Quand les intellectuels séropositifs ne s'engagent pas


De la salle, au moment des débats, une militante se plaint. "Dans nos associations, les intellectuels, les riches, ne viennent pas." Une autre  "Comment faire pour les impliquer ?" C'est l'autre critique adressée à GIPA. C'est celle de l'effet d'exclusion. En effet, même si l'implication selon GIPA ne veut pas dire, comme l'indique Hélène Badini d'ONUSIDA, la "révélation systématique et obligatoire de son statut sérologique", force est de constater, d'après Vincent Pelletier, qu'en "visibilisant fortement ceux qui s'engagent dans une association de séropositifs, on exclue ceux qui voudraient s'engager, mais ne peuvent pas (ou ont peur de) le faire de manière ostentatoire". Car même si ces personnes sont elles-mêmes séropositives et potentiellement "motrices dans la construction du principe GIPA", elles ne peuvent s'investir par crainte d'exclusion. "Du coup, majoritairement, ne s'investissent dans la lutte que ceux qui n'ont plus rien à perdre, sans pour autant qu'ils aient le bagage suffisant pour construire une lutte organisée".

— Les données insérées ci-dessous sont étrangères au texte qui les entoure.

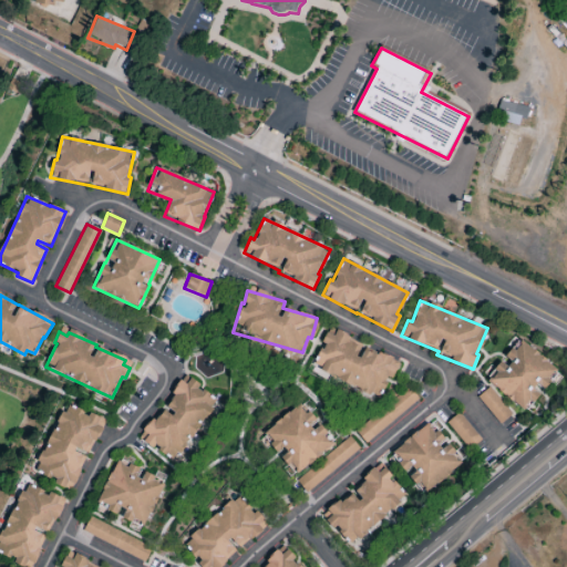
[(381,395),(388,377),(393,378),(399,362),(361,348),(363,343),(336,332),(333,336),(326,332),(321,343),(322,343),(312,370),(381,395)]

Enfin, et cela est d'autant plus éclairant dans les débats actuels autour du traitement comme outil de prévention, l'approche GIPA a pour effet, selon Vincent Pelletier, de "négliger le rôle que les séropositifs jouent ou peuvent jouer en matière de prévention". "Les associations de séropositifs se sont concentrées et c'est logique, sur les droits des personnes séropositives et peu (voire très peu) sur les droits et sur la prévention en direction des populations vulnérables fortement exposées au VIH". Lyrique, Vincent Pelletier propose un nouvel engagement, une mise à jour de celui contenu dans les principes de Denver au regard de ce que l'on sait aujourd'hui de l'impact du traitement sur la transmission. "Nous, séropositifs, avons un rôle majeur à jouer pour nous traiter, pour avoir une charge virale indétectable, pour ne pas risquer de transmettre le virus même si nous utilisons des préservatifs... C'est une responsabilité qui nous incombe pour stopper la chaîne des contaminations... Mais cela nécessite aussi de la part des séronégatifs un soutien des séropositifs dans leur combat contre les discriminations. Il faut mettre en place une solidarité trans-sérologique", avance Vincent Pelletier qui plaide en faveur de "structures mixtes, composées de personnes séro-concernées dans leur chair, leur entourage ou dans leur conscience". Alors ceux qui veulent agir sans être visibles pourraient s'investir au côté des autres.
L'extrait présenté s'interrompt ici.